Il Pcfr è arrivato alle presidenziali del 2018 in uno stato di completa prostrazione. Nelle elezioni per la Duma del 2016 aveva perso 6% rispetto alla tornata precedente. La composizione sociale e per classi d’età del partito del 2017 fornisce un quadro esplicito della sua situazione interna. L’età media dei 162mila iscritti è di 55,6 anni. I pensionati sono il 42,5% e i giovani fino ai 30 anni solo l’11,6%. Dal punto di vista sociale gli operai sono il 7%, gli impiegati il 6,5% mentre ben il 2,1% sono imprenditori o dirigenti d’azienda (i cosiddetti “direttori rossi”).

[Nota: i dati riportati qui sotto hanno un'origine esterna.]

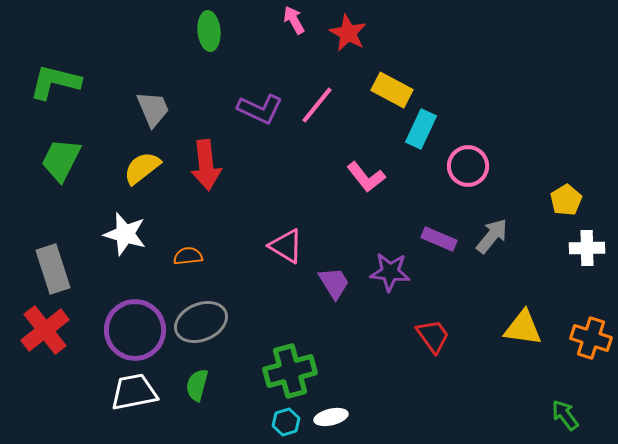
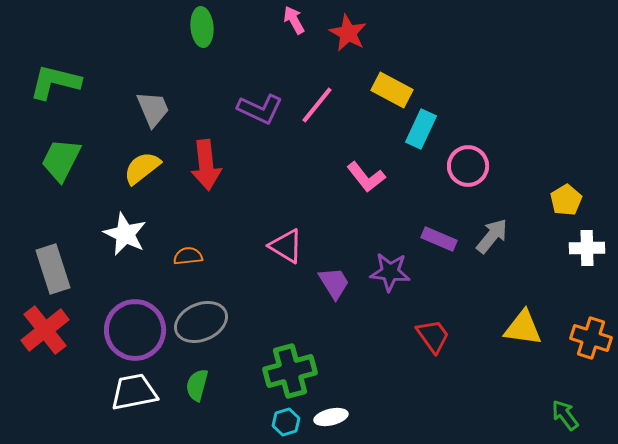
green ellipse: moved 7 px left, 4 px up
white star: rotated 9 degrees clockwise
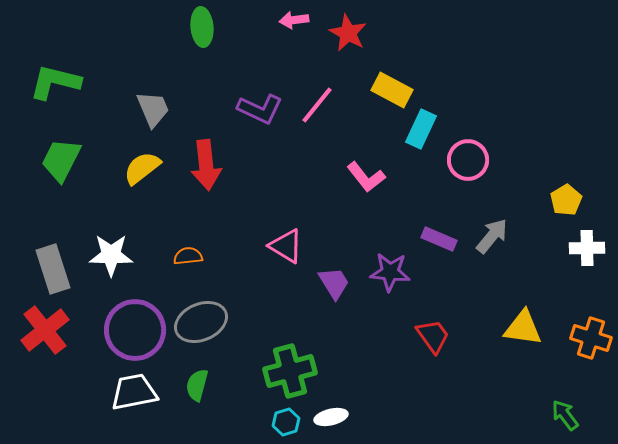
pink arrow: rotated 68 degrees counterclockwise
pink circle: moved 6 px up
white star: moved 14 px left, 21 px down; rotated 24 degrees counterclockwise
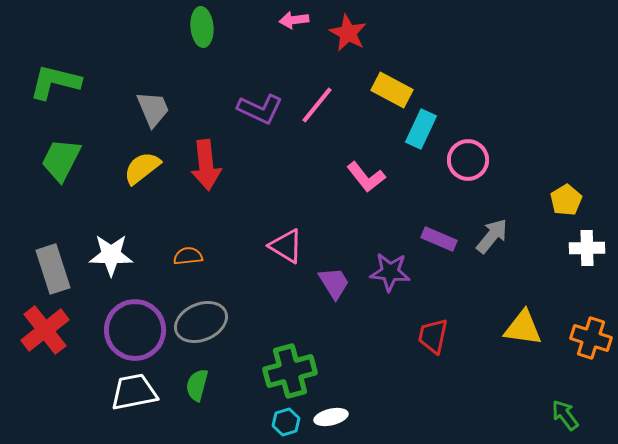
red trapezoid: rotated 132 degrees counterclockwise
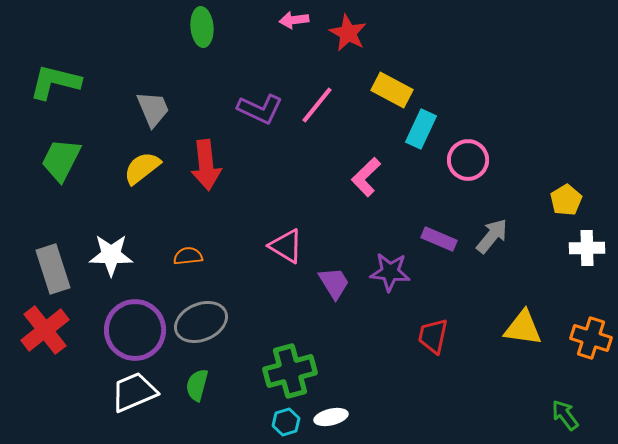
pink L-shape: rotated 84 degrees clockwise
white trapezoid: rotated 12 degrees counterclockwise
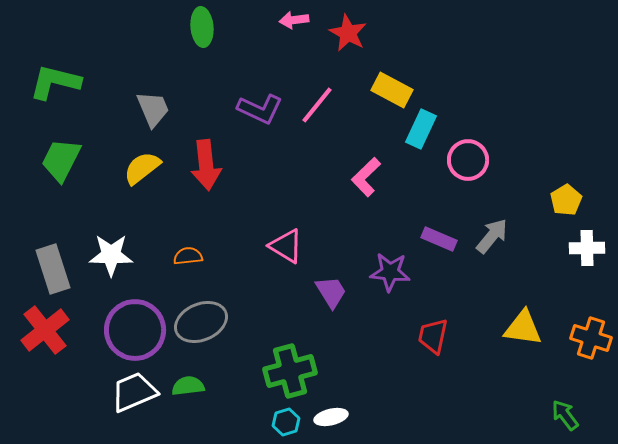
purple trapezoid: moved 3 px left, 9 px down
green semicircle: moved 9 px left, 1 px down; rotated 68 degrees clockwise
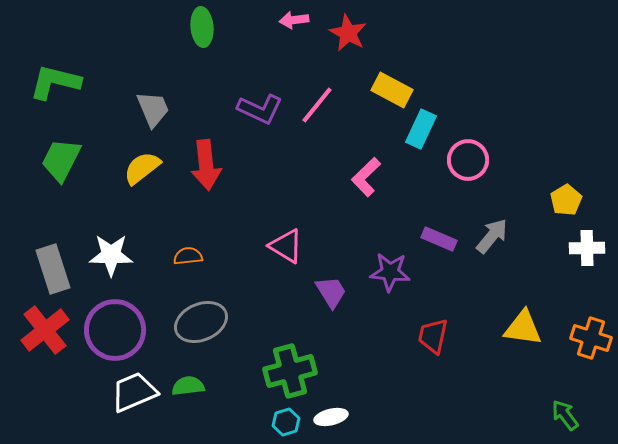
purple circle: moved 20 px left
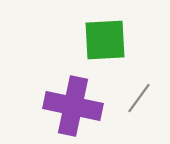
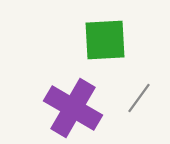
purple cross: moved 2 px down; rotated 18 degrees clockwise
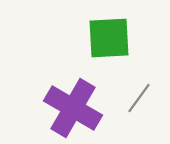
green square: moved 4 px right, 2 px up
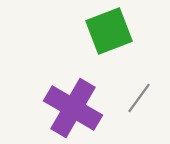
green square: moved 7 px up; rotated 18 degrees counterclockwise
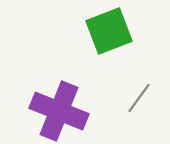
purple cross: moved 14 px left, 3 px down; rotated 8 degrees counterclockwise
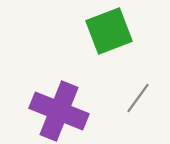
gray line: moved 1 px left
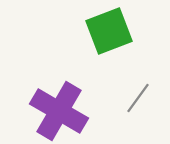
purple cross: rotated 8 degrees clockwise
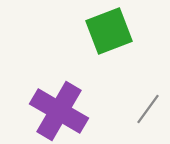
gray line: moved 10 px right, 11 px down
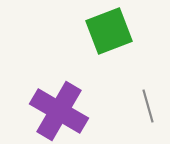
gray line: moved 3 px up; rotated 52 degrees counterclockwise
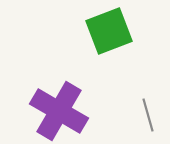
gray line: moved 9 px down
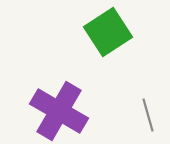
green square: moved 1 px left, 1 px down; rotated 12 degrees counterclockwise
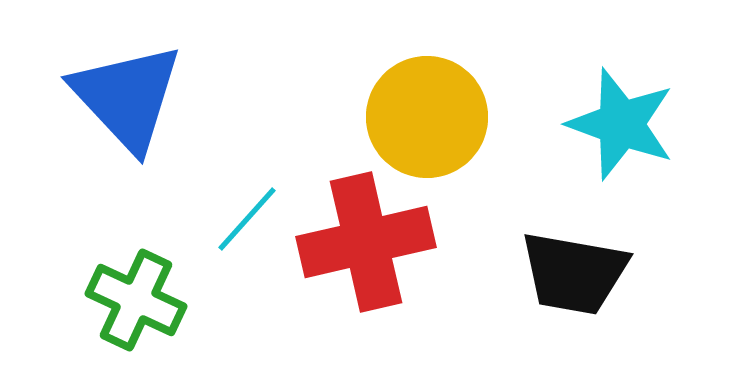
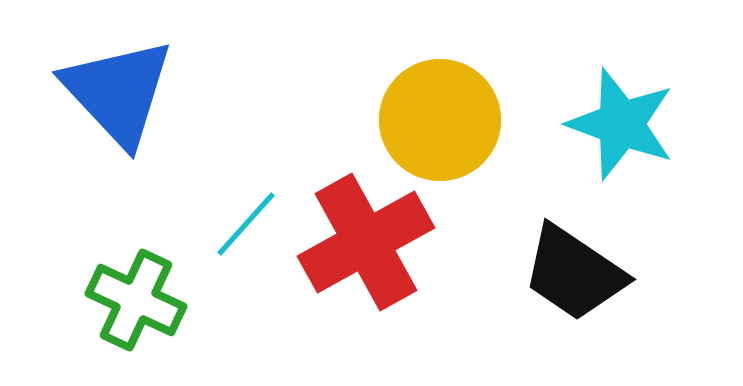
blue triangle: moved 9 px left, 5 px up
yellow circle: moved 13 px right, 3 px down
cyan line: moved 1 px left, 5 px down
red cross: rotated 16 degrees counterclockwise
black trapezoid: rotated 24 degrees clockwise
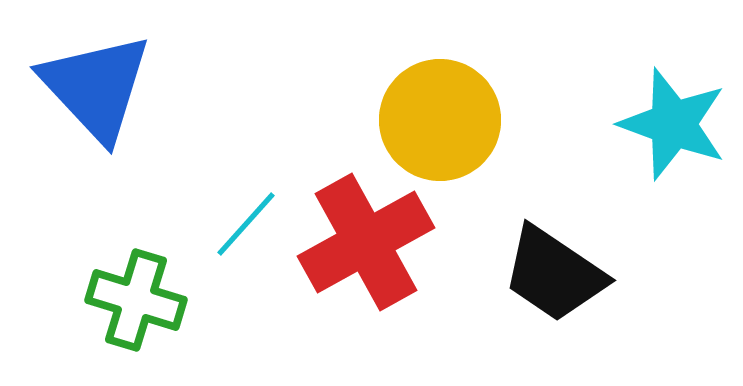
blue triangle: moved 22 px left, 5 px up
cyan star: moved 52 px right
black trapezoid: moved 20 px left, 1 px down
green cross: rotated 8 degrees counterclockwise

E tra quest’ultimi alla fine è stato scelto il candidato per le presidenziali del 2018. A dicembre nei sondaggi il candidato nominato dal comitato centrale del partito era ancora Gennady Zjuganov. I sondaggi lo davano al 5-6%, superato anche da Vladimir Zhirinovskij. Così proprio alla vigilia di Natale, le strutture del partito si riunivano nel disperato tentativo di mettere una pezza al disastro annunciato. E dal cilindro usciva il coniglio della candidatura di Pavel Grudinin.
Pavel Grudinin è un imprenditore del settore agroalimentare che ha avuto successo costruendo un’azienda modello vicino a Mosca grazie anche alla speculazione. Esordì in politica nei primi anni 2000 con Russia Unita e per qualche tempo fu poi vicino allo xenofobo Zhirininovskij per poi approdare all’area del Pcfr. E infatti si è presentato alle presidenziali dello scorso marzo in qualità di indipendente. Ha puntato sull’elettorato deluso da Putin perla crescente corruzione del suo apparato e sui settori sociali più puniti dalla crisi economica degli ultimi anni (intercettandoli soprattutto in Siberia). È cresciuto costantemente nei sondaggi negli ultimi due mesi prima delle elezioni, creando qualche grattacapo allo staff di Putin raccogliendo simpatia e interesse persino nell’area “liberal” (quella più moderata e nazionalista) dell’elettorato. Non ha potuto invertire la storica tendenza al declino del Pcfr ma raccolto settori dell’elettorato lontani culturalmente dalla sua tradizione. In questo senso il fatto di essere emanazione del Pcfr lo ha persino frenato. Nelle interviste si è richiamato sia alla socialdemocrazia del Nord Europa ma anche al modello cinese, ma è apparso imbarazzato e non a suo agio nella rivendicazione dello stalinismo.
Forse non sarà in grado di salvare il Pcfr dal suo destino storico ma potrebbe costruire nel prossimo futuro una coalizione politica e sociale intorno a sé che vada oltre il nostalgismo. Non sarebbe certo la sinistra di cui necessita questo Paese ma, forse, un (piccolissimo) passo avanti in quella direzione.